Cleveland didn’t take office with delusions of grandeur. He made no wild assurances of a nationwide transformation or policy panaceas. His promise was a simple one: under his direction, the federal government would fulfill its constitutional obligations — nothing more and nothing less.
Woodrow Wilson, who was in many ways the anti-Cleveland, said Cleveland was “the sort of president the makers of the Constitution had vaguely in mind … exercising his powers like a chief magistrate rather than like a party leader.”
One of the biggest issues facing Cleveland’s administration was the tariff. Republicans had long advocated for high tariff rates in order to protect American manufacturing. Having controlled the federal government since the Civil War (no Democrat had occupied the White House since 1861) they were able to set tariffs as high as they and corporate lobbyists wanted.
Cleveland, meanwhile, argued that the Constitution only authorized the government to set tariffs high enough to cover the government’s expenditures. When he took office, the government was running a budget surplus, leading him to conclude that it was unfairly overtaxing its citizens. As Senik writes, “in contrast to how the issue would often be framed in future generations, Cleveland came to the conclusion that lowering tariffs was the true populist position.” With the righteous energy that characterized his political career, Cleveland began a crusade for tariff reform that continued through both of his presidential terms. Though he never succeeded in passing the sweeping rate reductions he sought, he didn’t stop fighting as long as he was in office.
A Multifaceted Life
Cleveland was all business, all the time.
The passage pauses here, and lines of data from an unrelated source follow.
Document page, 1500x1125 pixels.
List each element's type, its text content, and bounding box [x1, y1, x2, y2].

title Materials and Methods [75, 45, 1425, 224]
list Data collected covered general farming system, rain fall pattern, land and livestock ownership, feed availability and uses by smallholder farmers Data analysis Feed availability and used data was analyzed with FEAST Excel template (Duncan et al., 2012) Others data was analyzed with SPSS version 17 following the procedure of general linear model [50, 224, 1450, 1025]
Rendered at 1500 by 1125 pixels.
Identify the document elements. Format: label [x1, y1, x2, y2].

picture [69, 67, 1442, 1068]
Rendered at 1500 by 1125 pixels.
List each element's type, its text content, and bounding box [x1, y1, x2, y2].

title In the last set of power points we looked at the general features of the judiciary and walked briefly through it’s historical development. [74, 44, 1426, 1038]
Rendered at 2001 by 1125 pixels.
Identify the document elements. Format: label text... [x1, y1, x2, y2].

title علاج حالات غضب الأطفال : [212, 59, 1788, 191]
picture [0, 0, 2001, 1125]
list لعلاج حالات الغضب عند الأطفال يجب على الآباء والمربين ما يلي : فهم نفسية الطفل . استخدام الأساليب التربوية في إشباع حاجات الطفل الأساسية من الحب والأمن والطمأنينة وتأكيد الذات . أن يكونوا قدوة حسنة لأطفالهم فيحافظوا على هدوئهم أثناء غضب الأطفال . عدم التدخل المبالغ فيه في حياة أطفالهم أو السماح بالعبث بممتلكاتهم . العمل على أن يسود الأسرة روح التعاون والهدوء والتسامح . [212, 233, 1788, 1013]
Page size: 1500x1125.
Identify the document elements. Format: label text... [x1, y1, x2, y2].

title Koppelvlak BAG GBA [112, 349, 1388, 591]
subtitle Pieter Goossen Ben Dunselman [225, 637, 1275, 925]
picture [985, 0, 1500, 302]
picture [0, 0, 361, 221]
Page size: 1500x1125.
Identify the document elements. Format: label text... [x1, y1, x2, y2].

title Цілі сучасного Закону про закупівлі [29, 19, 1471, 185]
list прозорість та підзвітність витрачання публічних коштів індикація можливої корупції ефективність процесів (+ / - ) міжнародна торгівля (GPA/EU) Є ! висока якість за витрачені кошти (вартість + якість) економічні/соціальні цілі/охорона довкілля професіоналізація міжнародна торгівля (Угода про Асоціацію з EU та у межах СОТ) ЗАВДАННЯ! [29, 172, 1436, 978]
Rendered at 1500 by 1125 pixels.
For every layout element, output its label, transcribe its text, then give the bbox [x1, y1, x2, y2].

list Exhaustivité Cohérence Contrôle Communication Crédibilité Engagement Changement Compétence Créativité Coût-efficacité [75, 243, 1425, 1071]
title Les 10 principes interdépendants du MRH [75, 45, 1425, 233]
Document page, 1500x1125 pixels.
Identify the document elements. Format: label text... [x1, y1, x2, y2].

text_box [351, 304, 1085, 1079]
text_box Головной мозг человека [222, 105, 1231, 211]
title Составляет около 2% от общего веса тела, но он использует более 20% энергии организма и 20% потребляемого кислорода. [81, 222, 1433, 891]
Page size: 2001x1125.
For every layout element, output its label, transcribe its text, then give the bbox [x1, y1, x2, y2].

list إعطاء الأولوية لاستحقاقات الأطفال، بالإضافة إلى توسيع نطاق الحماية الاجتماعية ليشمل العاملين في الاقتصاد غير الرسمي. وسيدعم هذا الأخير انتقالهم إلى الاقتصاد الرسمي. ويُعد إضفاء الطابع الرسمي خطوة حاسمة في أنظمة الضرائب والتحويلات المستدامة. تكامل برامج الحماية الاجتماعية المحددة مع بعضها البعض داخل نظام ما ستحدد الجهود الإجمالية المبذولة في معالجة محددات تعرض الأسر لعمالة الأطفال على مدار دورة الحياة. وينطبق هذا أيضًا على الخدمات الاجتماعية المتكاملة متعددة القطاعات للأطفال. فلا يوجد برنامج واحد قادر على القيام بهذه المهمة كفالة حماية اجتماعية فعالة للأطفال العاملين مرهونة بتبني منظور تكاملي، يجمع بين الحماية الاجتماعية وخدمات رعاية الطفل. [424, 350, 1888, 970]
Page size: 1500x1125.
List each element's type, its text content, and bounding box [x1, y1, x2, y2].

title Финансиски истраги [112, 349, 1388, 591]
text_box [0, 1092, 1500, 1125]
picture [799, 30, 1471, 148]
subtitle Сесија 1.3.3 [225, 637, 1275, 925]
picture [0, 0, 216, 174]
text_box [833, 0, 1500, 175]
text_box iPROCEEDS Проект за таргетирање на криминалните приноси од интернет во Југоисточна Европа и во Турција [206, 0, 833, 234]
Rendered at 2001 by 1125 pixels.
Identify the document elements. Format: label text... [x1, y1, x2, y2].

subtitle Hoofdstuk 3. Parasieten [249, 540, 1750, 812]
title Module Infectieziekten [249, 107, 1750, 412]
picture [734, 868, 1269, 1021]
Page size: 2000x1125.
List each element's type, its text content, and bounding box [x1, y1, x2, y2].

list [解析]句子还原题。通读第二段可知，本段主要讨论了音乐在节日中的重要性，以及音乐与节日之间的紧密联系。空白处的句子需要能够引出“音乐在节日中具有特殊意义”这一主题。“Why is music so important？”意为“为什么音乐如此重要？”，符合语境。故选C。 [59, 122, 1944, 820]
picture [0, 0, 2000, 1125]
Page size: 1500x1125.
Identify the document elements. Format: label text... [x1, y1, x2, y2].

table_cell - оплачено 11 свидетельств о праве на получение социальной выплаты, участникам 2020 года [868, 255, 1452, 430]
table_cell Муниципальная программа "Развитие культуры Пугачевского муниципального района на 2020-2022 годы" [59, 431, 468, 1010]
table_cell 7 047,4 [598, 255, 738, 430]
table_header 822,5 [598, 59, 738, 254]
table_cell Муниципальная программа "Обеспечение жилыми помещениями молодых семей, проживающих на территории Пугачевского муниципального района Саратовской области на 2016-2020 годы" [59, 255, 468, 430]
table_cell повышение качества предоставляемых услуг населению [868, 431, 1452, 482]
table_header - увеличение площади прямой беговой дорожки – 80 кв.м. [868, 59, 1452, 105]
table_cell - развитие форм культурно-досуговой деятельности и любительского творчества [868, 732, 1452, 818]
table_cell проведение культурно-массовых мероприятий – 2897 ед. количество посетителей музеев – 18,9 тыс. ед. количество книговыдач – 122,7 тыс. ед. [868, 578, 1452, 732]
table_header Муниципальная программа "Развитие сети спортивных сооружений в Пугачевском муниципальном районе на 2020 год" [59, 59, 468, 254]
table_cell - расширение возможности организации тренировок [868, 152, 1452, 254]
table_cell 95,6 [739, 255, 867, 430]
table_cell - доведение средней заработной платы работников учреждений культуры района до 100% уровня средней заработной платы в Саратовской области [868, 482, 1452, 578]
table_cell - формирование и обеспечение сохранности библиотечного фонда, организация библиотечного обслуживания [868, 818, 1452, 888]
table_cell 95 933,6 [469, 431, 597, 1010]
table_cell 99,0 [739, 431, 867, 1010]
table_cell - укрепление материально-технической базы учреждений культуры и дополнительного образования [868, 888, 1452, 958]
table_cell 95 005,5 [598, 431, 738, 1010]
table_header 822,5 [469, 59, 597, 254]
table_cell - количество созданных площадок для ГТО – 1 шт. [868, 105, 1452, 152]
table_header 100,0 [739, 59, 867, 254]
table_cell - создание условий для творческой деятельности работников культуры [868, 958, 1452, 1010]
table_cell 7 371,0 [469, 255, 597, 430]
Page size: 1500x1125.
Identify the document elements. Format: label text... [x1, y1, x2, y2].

But his private life was no less interesting than his public life. Senik provides the reader with a thorough account of Cleveland’s sex scandal, his marriage to his best friend’s daughter, and a clandestine cancer surgery that nearly claimed his life.
Cleveland lived a multifaceted life. But as Senik argues in “A Man of Iron,” it was his public character, not his personal life, that mattered most to the American people. The winner of the popular vote in three consecutive presidential elections, Cleveland proved that one does not need to pander in order to win elections. Voters will reward politicians who prove their integrity by adhering to their constitutional duties and treating tax dollars as a public trust, rather than as a bottomless pit.
With eloquent prose and engaging historical analysis, Senik’s biography elevates Cleveland’s overlooked career and makes it relevant to contemporary readers.